(Imagem Ilustrativa)

Nesta semana eu pesquisava sobre o uso de metáforas. Por definição, metáfora é uma figura de linguagem onde se emprega um termo com significado diferente do habitual, com base numa relação de similaridade entre o sentido próprio e o sentido figurado.

Uma metáfora não representa uma verdade ou mentira. Metáforas são arte, não alguma coisa exata. Mesmo assim, podem nos ajudar a compreender um pouco mais o sentido das coisas vividas, por exemplo. Existem algumas famosas e exploradas na literatura. Elas podem agté dar origem a teses de doutorado.

Escolhendo exemplos de metáforas, voltei a me deparar com uma escrita por William Shakespeare. Na realidade ele usou a mesma metáfora em duas de suas obras.

Em “Como Você Quiser” ou “Como gostais”, uma comédia, escreveu “O mundo é um palco; os homens e as mulheres, meros artistas, que entram nele e saem. Muitos papéis cada um tem no seu tempo”. Já em “O mercador de Veneza usou numa fala de sua personagem, Antônio, na primeira cena.: “O mundo, para mim, é o mundo, apenas, Graciano: um palco em que todos representamos, todos nós, um papel, sendo o meu triste”.

Pode parecer clichê, mas até hoje usamos esta metáfora para explicar o que sentimos, nossas angústias, justificar as máscaras que usamos. Shakespeare também não foi original.

Há registros de que a comparação do mundo com um palco e as pessoas como atores antecede Shakespeare. Juvenal, antigo poeta romano, que viveu no Século I, escreveu uma das primeiras versões desta linha em “Sátira 3”: “Toda a Grécia é um palco, e todos os gregos são atores.” Já a peça do poeta inglês Richard Edwards, “Damon e Pythias”, escrito no ano em que Shakespeare nasceu, contém as linhas: “Pitágoras disse que o mundo era como um palco, / Onde muitos atuam suas partes; os espectadores, o sábio”.
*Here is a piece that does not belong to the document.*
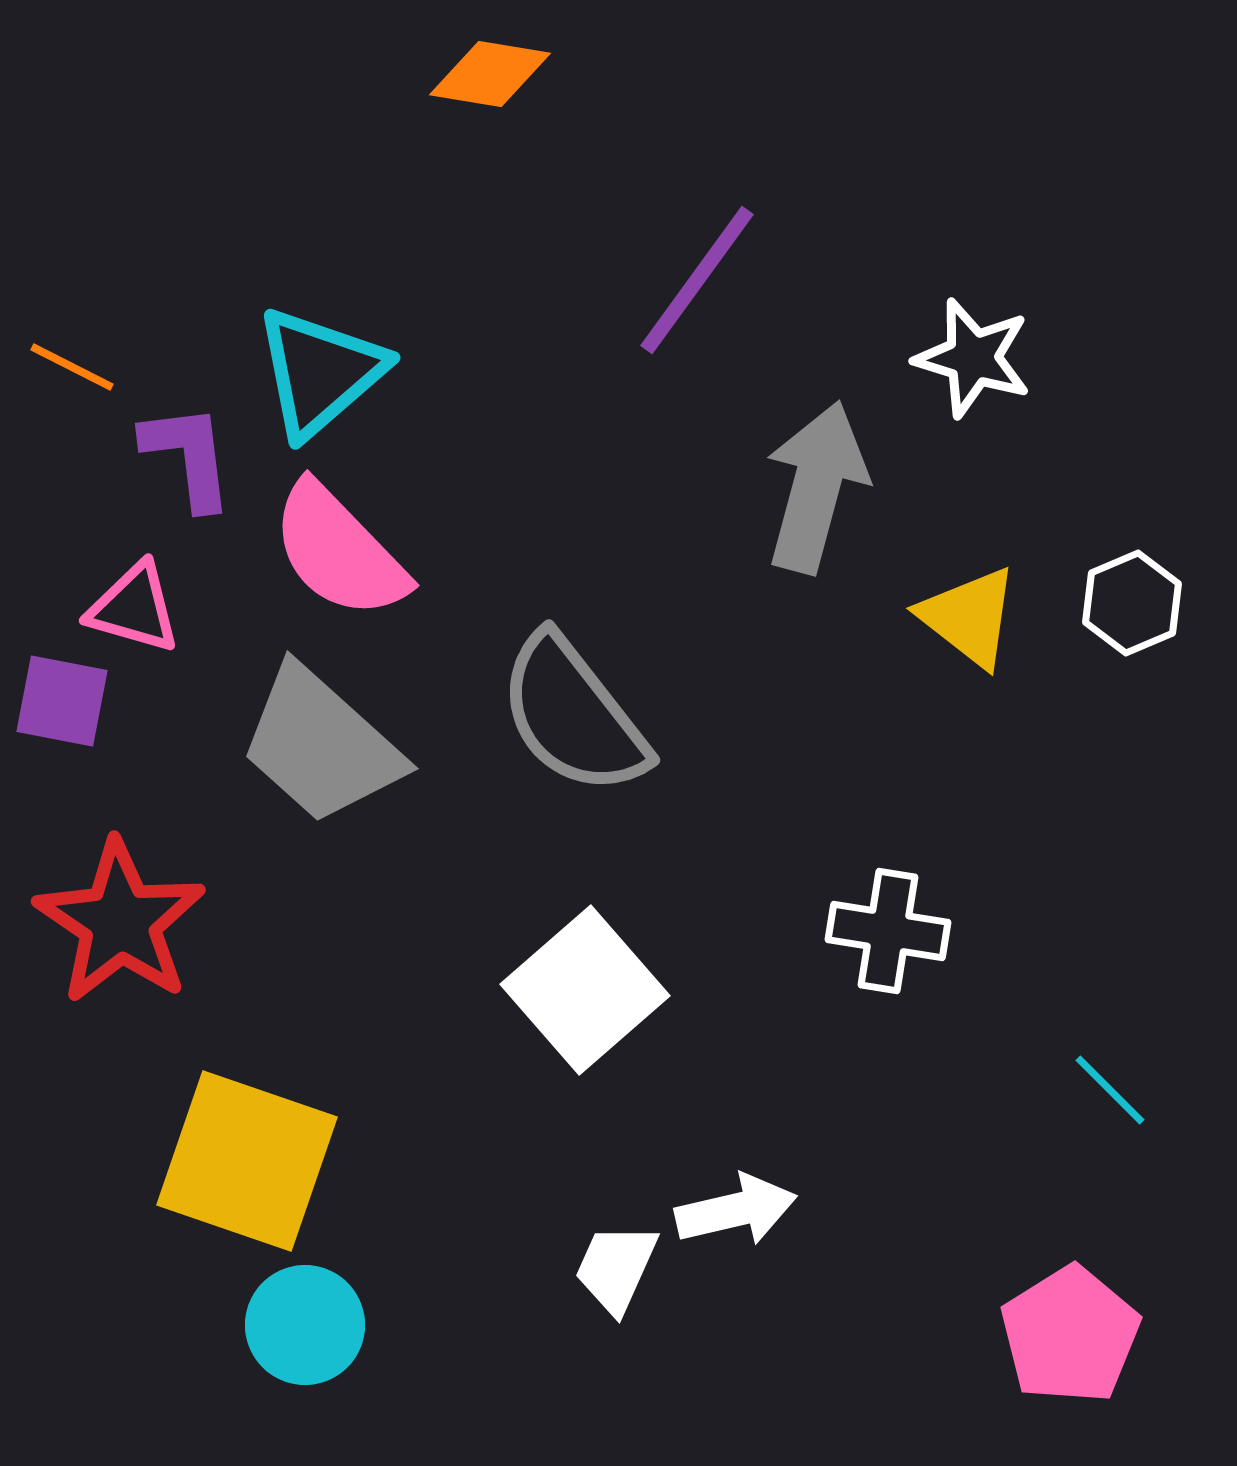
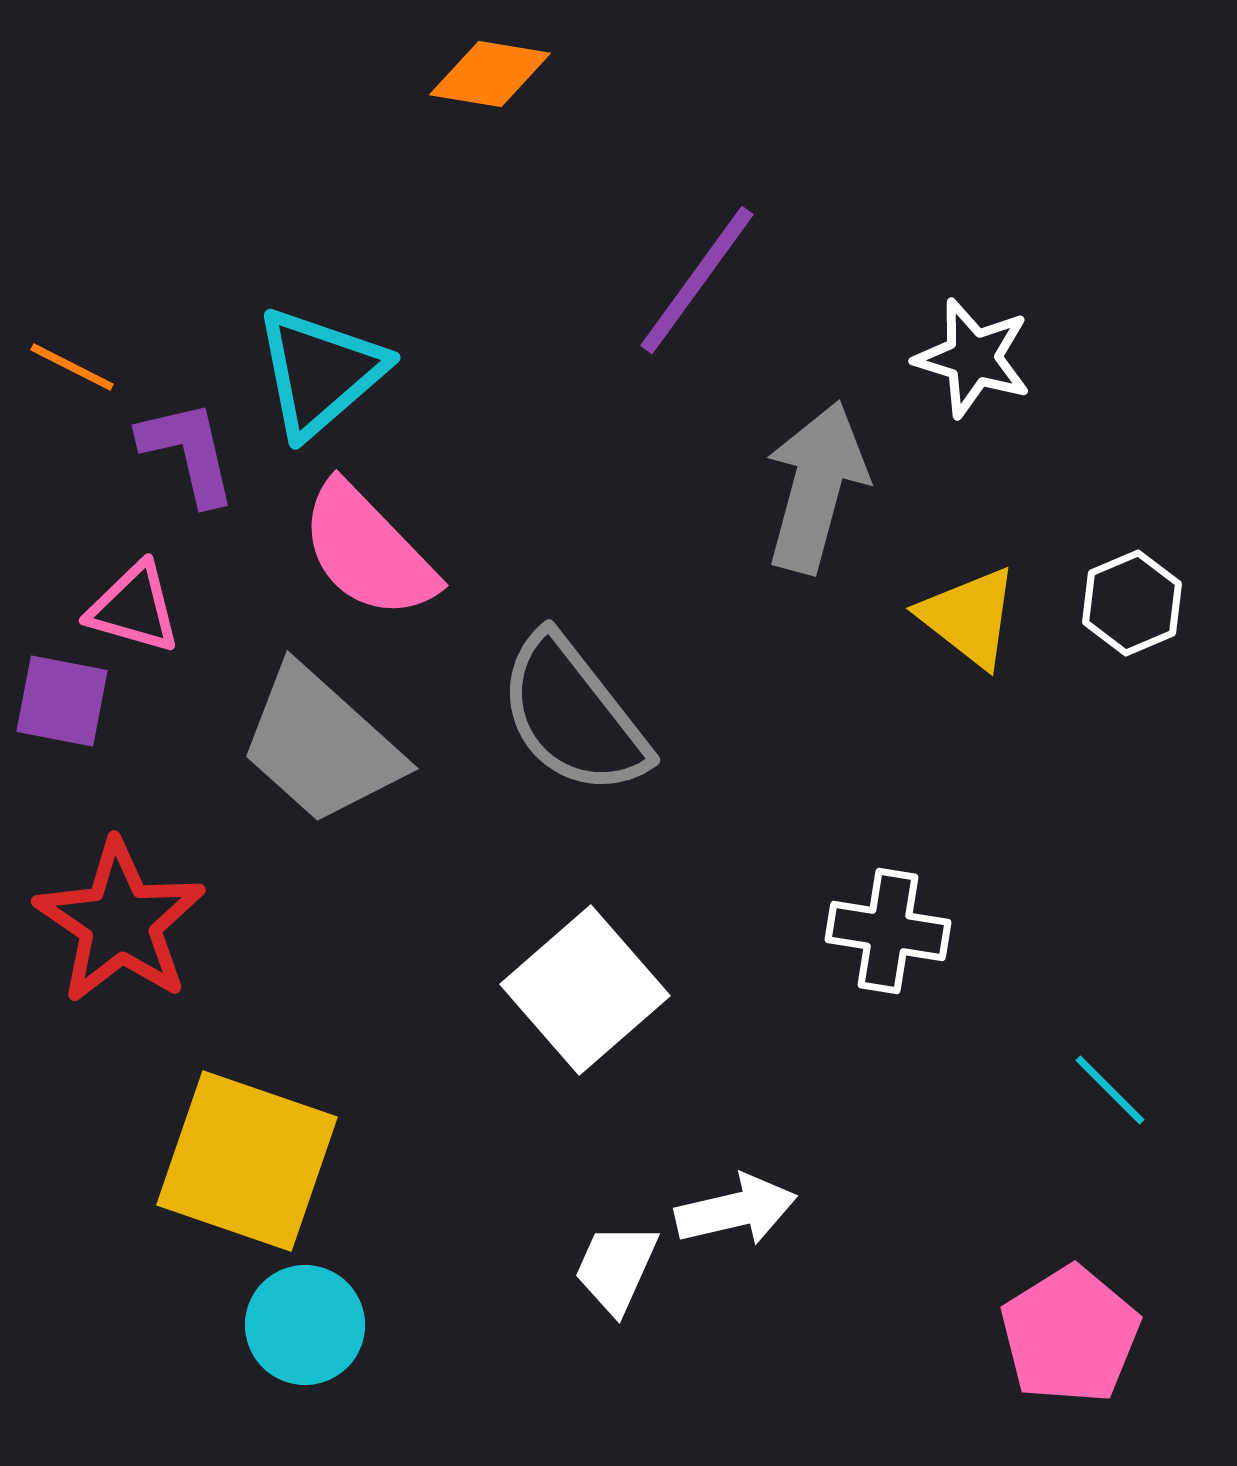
purple L-shape: moved 4 px up; rotated 6 degrees counterclockwise
pink semicircle: moved 29 px right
Trazendo tudo para mais perto de nós, Silvio Caldas e Orestes Barbosa em “Chão de estrelas” nos trouxeram: “Minha vida era um palco iluminado / eu vivia vestido de dourado / palhaço das perdidas ilusões /cheio dos guizos falsos da alegria/andei cantando a minha fantasia/entre as palmas febris dos corações”.

É provável que a metáfora tenha sido usada por muitos mais, mas estas foram as que consegui lembrar ou resgatar. Quando escrevemos, quando criamos nossos universos ficcionais, apenas tentamos imitar a vida, quem sabe traçar universos diferentes. Escolhemos nossas personagens, criamos seus perfis, suas histórias, seus papéis na trama. Nem sempre o aparente é o real. Só quem realmente sabe o que é, o que sente, o que pensa, é o indivíduo. Na vida, representamos papéis. Deixamos a vista apenas um pouco do que somos.

Na antiguidade, nos “palcos”, usavam-se máscaras, nas tragédias e comédias gregas. Continuamos fazendo isso até hoje, em nosso dia a dia. Um exemplo disso são as postagens em redes sociais, onde muitos tentam representar algo nem sempre verdadeiro. Não que haja falsidade, mas é melhor vender uma boa imagem, de um bom momento vivido, de uma fotografia produzida do que retratar aquilo que nos incomoda.

O sociólogo canadense Erving Goffman, em sua obra “A representação do eu na vida cotidiana” (1956) faz referência linhas da peça “Como gostais” de Shakespeare, citada acima. Para ele, toda nossa atuação é para atingir nossos objetivos, bem como para construir uma autopercepção coerente para a sociedade e, dessa forma, nos conformar com suas normas, evitando embaraços. Ele distingue palco de bastidores. No contexto do palco, dos cenários, o professor tem a sala de aula, o pregador o púlpito, o réu o banco do juízo. O figurino ajuda na construção do papel: o jaleco, a toga, o uniforme prisional. Cada um sabe o que fazer nessas situações, como se comportar e espera que outros no palco também cumpram seu papel. Seria inusitado o professor abrir uma marmita durante a aula, o pregador sentar-se nos degraus para jogar no celular, o réu aproveitar o microfone de depoimento para fazer um show de stand-up comedy. No palco, apresentamos a personagem mais conveniente.

Para o blog “Ensaios e Notas”, já “nos bastidores relaxamos. Usamos roupas simples em casa, somos “autênticos”, compartilhamos comentários maldosos com quem realmente temos intimidade. Nos bastidores remoemos nossas desculpas para diminuir nossas responsabilidades em atuações faltosas ou buscamos justificativas para validar nossos atos como se bons fossem”.

Qual metáfora representa a sua vida?